The KPFA is funding the event on its own, while the PFF is still a controversial entity with two rival factions — Makhdoom Faisal Saleh Hayat’s group is being backed by FIFA while the Lahore High Court has appointed PFF administrator Asad Munir at the federation’s headquarters.

Munir has approved of the All-Pakistan Challenge Cup.

“It is a good sign that the departments are sending their teams to Peshawar,” KRL coach Sajjad Mehmood told The Express Tribune. “We are trying to play any local tournament that we can. We haven’t had PPFL, and then the PFF Challenge Cup didn’t take place either, so we’re deprived of football events that matter.”

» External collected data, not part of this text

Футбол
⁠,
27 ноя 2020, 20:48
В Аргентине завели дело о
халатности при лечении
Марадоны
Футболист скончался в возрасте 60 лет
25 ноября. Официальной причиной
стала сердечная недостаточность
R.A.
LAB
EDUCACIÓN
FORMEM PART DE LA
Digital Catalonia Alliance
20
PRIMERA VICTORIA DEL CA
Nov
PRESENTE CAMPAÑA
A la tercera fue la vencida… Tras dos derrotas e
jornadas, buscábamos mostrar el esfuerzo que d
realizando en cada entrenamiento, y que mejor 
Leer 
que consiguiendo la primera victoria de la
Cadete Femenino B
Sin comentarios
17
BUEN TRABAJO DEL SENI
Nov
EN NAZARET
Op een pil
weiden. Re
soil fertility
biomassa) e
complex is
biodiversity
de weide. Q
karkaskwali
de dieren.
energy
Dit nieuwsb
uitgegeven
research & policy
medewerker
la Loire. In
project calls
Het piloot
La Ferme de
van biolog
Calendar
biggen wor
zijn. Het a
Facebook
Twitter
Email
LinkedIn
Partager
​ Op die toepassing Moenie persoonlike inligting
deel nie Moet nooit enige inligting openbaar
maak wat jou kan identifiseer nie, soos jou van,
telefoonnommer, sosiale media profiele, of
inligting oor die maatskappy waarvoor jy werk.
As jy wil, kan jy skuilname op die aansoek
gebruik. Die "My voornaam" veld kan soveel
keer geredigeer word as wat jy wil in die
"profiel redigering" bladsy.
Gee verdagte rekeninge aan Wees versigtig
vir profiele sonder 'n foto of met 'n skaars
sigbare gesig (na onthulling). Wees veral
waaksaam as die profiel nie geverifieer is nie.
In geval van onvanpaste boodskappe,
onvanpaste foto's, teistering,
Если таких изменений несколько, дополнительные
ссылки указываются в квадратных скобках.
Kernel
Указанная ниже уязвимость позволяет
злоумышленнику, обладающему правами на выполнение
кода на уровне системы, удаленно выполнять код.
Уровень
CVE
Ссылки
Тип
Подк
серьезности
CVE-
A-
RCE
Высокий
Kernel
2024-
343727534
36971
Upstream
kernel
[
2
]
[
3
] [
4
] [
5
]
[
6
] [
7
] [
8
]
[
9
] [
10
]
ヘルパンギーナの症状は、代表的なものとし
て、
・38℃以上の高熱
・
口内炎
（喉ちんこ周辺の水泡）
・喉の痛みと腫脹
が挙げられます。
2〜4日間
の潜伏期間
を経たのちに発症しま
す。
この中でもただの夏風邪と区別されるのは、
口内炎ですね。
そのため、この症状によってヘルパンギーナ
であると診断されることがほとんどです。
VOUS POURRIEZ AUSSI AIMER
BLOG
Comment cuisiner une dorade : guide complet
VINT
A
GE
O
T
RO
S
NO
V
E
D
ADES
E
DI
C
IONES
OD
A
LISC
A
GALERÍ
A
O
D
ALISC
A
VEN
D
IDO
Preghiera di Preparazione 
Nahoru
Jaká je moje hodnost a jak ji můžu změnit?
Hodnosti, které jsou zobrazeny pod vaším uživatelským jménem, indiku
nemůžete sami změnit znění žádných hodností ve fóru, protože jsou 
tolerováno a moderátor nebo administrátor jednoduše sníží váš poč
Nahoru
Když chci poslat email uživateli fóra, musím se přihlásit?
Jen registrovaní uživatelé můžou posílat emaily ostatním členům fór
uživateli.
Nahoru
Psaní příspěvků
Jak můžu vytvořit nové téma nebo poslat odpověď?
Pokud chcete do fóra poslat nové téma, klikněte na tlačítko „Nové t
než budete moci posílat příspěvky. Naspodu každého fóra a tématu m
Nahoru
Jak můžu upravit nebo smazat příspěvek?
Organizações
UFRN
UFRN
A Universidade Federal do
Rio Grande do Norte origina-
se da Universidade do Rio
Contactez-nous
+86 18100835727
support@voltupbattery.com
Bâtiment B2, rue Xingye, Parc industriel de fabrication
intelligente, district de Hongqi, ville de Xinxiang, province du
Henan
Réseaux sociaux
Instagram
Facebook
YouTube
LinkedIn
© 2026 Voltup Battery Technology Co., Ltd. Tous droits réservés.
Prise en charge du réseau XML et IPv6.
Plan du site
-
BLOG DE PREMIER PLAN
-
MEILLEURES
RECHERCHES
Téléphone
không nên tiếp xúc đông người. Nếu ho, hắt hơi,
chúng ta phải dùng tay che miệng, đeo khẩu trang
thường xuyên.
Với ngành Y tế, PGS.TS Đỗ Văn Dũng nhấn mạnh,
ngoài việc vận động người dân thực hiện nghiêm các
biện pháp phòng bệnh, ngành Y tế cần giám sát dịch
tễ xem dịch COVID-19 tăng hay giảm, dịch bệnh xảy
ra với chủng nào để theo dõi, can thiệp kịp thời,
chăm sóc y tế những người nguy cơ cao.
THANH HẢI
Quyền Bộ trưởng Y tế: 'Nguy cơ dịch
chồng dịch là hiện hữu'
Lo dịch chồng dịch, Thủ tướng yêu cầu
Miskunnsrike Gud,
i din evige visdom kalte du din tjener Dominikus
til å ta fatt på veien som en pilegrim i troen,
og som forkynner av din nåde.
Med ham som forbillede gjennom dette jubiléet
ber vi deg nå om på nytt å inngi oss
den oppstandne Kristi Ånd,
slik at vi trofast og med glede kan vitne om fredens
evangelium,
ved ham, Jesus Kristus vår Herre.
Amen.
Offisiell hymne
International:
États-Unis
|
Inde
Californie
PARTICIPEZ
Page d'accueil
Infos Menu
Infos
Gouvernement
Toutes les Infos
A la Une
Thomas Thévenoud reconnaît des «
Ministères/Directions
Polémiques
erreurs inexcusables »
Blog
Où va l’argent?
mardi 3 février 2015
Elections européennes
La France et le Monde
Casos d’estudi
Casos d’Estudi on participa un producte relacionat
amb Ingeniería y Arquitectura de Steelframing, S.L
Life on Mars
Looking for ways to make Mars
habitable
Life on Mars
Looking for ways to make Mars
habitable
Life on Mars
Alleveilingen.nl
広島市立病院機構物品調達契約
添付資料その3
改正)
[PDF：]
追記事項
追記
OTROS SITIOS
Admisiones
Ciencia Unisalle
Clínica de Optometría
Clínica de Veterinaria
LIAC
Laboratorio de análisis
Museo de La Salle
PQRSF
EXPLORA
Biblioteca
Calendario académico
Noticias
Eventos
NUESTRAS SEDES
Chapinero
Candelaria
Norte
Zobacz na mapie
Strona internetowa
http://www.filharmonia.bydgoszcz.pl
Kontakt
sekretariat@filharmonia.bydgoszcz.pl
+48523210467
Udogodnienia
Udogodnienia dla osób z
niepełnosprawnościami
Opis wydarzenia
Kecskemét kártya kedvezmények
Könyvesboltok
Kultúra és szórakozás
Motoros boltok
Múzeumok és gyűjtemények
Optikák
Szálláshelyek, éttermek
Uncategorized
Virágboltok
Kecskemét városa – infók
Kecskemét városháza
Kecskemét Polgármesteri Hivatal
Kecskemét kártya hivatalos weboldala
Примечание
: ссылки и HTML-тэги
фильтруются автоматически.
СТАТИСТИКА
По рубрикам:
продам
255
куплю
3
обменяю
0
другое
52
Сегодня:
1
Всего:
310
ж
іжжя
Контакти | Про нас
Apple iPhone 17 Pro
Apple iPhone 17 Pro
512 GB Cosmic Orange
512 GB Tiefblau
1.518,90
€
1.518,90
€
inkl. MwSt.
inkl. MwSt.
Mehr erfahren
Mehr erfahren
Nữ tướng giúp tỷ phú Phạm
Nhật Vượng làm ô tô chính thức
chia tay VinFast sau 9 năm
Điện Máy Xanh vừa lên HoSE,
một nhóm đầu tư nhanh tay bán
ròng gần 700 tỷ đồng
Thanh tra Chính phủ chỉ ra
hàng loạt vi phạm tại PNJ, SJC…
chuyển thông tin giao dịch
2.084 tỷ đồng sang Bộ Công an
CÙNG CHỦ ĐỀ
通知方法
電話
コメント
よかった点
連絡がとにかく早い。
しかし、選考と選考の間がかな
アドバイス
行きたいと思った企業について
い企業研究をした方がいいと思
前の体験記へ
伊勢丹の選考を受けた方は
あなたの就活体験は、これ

KRL will also be playing in Multan at a separate All-Pakistan tournament that will begin this week.

Meanwhile, PAF coach Arshad Khan said the event will help the departments keep their players, or else the footballers will suffer the agony of losing their jobs.

“Keeping their jobs is the players’ top priority, so if they don’t have any tournaments to play, the departments wouldn’t keep them,” said Arshad. “It’s good that this tournament is taking place, but ultimately none of it would matter if the PFF issue isn’t settled.”

Published in The Express Tribune, September 24th, 2016.